Intelligent Automated Negotiation: Speed Up Self-Service
What does the pricing negotiation process look like in your company? Distributors have grown to quite a large scale via mergers, acquisitions or natural organic growth. Larger companies are processing an incredible amount of order lines daily. It’s not uncommon for 10,000 to 15,000 or more order lines to flow through one company in a day’s time. These transactions are numerous, to be sure, but they are also complicated.
When customers request price exceptions, reps need to fall back on their experience to make the right decision — which may involve routing those to a manager or pricing team for approval. If pricing is broadly misaligned to the market, which is highly common in B2B, this pricing exception queue is all but guaranteed to bog down internal teams and slow down quote turnaround times, frustrating customers.
When pricing is misaligned on eCommerce or a self-service portal, the consequences are much more significant. Customers aren’t able to complete the transaction independently and you’ve negated the purpose of the digital channel.
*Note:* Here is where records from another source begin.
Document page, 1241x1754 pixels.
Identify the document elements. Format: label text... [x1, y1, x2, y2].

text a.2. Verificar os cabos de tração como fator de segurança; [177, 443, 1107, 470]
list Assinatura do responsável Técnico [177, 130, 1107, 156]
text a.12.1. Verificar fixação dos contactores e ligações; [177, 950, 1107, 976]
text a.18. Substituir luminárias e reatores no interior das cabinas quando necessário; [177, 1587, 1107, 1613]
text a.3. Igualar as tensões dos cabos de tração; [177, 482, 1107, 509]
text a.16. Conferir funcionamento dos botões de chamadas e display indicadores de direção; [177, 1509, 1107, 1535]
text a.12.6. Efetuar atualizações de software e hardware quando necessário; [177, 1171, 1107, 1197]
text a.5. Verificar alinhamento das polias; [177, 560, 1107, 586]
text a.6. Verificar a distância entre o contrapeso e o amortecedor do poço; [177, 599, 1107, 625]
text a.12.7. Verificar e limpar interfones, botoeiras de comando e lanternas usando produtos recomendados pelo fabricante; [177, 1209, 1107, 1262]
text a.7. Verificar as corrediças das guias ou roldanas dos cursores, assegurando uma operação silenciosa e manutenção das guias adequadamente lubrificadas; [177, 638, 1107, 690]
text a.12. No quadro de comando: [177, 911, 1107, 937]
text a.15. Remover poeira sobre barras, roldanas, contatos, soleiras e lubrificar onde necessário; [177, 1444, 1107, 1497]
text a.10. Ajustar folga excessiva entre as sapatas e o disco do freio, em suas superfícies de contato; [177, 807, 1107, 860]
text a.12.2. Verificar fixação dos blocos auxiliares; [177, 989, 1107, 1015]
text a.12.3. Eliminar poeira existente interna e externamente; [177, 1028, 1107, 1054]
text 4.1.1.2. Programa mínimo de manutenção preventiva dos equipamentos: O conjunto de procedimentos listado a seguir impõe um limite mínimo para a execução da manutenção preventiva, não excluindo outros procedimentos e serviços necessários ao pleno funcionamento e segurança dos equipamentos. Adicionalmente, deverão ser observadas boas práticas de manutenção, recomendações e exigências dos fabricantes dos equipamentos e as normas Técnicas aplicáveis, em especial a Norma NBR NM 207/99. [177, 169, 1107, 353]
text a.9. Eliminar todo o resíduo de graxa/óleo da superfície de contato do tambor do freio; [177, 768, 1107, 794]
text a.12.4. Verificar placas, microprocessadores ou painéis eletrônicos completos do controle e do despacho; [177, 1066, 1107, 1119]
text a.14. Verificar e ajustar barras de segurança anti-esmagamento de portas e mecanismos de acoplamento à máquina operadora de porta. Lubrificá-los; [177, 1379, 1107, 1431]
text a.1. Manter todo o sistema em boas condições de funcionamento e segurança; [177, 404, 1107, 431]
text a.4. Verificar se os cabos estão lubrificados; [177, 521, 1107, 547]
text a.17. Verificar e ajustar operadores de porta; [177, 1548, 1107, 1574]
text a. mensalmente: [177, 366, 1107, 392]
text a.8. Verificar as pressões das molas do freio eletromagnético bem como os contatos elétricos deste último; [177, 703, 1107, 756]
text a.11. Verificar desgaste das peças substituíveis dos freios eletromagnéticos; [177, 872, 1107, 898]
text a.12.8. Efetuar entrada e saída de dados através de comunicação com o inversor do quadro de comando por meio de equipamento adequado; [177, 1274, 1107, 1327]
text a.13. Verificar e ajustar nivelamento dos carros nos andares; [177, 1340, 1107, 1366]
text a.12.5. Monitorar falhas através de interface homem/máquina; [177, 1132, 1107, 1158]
To improve quote turnaround times, companies commonly add more people to the internal teams, but quickly discover that adding more people doesn’t get to the root of the problem. With complicated pricing approval and order processes and a lack of good, reliable pricing guidance, an already-cumbersome process is prone to human errors in judgement and calculation. The outcome is a large administrative overhead cost from a process perspective and pricing that fails to meet the P&L targets of the business.
Certainly, the costs of the price negotiation process can be significant. Compounding matters, customers grow frustrated with prices that are consistently misaligned to their expectations and long quote turnaround times.
Imagine, instead of the current inefficient and costly price negotiation process, taking an approach that blends leading data science and technology. By doing so, you stand to significantly reduce bulky processes and reserve high-skilled negotiators for the most critical deals.
A new approach, Intelligent Automated Negotiation, automates internal and external price negotiations in a more intelligent manner. From a technology perspective, the approach connects leading price optimization, price management, and sales effectiveness solutions to your existing internal and customer-facing applications via a highly available, scalable REST-based API.
The outcome is an automated approach that sets pre-defined rules on what prices can be auto approved without human intervention. This gives sales reps and customers the flexibility to negotiate within a range of prices that still maintain necessary margin levels and escalates quickly and efficiently when needed.
While delivering a highly personalized online experience within the unique context of B2B industrial distribution is not straightforward, company leaders can rise to meet the challenge of eCommerce, particularly in the wake of COVID-19, with new approaches such as real-time market pricing and intelligent automated negotiation.